• TEXTO PARA REVISAR:

•••

Andrea Fernández Benéitez

Morritos y cartílagos

«La recurrencia con la que se ridiculiza a las mujeres en los medios de comunicación es asombrosa y, sobre todo, es violenta»

Opinión

Morritos y cartílagos
Foto: Carlos Barria| Reuters
Andrea Fernández Benéitez

Andrea Fernández Benéitez

Nació en Valencia de Don Juan, localidad leonesa en la que ha residido toda su vida. Es graduada en derecho y cursó también máster en abogacía. Ha ejercido como abogada laboralista hasta abril de 2019, momento en el que fue elegida diputada del PSOE de León con tan solo 26 años.

«Yo mismo, y estoy seguro de que muchos comparten mi sentir, preferiría tener comercio carnal con un dromedario a tenerlo con una de estas damas (…)». Este es solo un pequeño extracto de un artículo que publicaba el pasado sábado El Mundo en uno de sus suplementos. En concreto, la cita hace referencia a la pareja del presidente del Gobierno y a las mujeres que componen el Consejo de Ministros. Sin duda, estamos ante unas afirmaciones aberrantes que dicen más de quien las profiere que de quien las recibe, pero es agotador seguir leyendo de tanto en cuanto este tipo de contenido desde diferentes medios de comunicación.

•••

• LISTADO PROPORCIONADO:
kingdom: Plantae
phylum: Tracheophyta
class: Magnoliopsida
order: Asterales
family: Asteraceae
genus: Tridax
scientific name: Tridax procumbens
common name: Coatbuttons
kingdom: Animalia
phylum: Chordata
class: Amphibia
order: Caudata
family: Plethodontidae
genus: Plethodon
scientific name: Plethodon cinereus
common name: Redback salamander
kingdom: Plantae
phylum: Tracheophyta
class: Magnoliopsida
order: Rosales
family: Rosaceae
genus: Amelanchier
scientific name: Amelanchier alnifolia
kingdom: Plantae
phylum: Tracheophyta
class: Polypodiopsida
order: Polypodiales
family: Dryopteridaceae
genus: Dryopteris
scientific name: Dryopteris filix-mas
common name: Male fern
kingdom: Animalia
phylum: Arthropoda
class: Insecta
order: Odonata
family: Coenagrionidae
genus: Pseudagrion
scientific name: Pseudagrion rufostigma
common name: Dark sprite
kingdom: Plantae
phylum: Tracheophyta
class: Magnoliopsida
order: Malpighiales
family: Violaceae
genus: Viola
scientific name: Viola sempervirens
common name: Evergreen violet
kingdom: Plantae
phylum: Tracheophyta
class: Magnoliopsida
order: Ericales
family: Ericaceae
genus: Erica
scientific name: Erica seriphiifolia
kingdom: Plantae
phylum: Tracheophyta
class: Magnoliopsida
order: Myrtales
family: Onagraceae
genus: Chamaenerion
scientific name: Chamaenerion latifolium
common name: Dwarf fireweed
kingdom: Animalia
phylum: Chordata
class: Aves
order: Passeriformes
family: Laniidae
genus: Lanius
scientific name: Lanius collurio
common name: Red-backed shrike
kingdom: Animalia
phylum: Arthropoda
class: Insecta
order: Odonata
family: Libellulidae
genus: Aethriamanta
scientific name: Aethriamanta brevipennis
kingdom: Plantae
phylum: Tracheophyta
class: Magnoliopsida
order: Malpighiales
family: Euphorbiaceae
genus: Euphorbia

•••

• TAREAS POR REALIZAR:
• a. Indica, por favor, si cada afirmación coincide con el texto y responde sí o no, citando sin cambios las palabras del texto que lo deciden: (i) Andrea Fernández Benéitez fue elegida diputada del PSOE de León con 26 años. (ii) El artículo citado lo publicó El Mundo el pasado domingo. (iii) Andrea Fernández Benéitez ejerció como abogada penalista.
• b. Transcribe sin cambios el fragmento del texto que va desde «Nació en Valencia» hasta «solo 26 años.».
Para responder basta con el texto; el listado no se necesita.

• SOLUCIONES POR TAREA:
• a.
(i) Sí: «fue elegida diputada del PSOE de León con tan solo 26 años».
(ii) No: «un artículo que publicaba el pasado sábado El Mundo en uno de sus suplementos».
(iii) No: «Ha ejercido como abogada laboralista hasta abril de 2019».

• b.
Nació en Valencia de Don Juan, localidad leonesa en la que ha residido toda su vida. Es graduada en derecho y cursó también máster en abogacía. Ha ejercido como abogada laboralista hasta abril de 2019, momento en el que fue elegida diputada del PSOE de León con tan solo 26 años.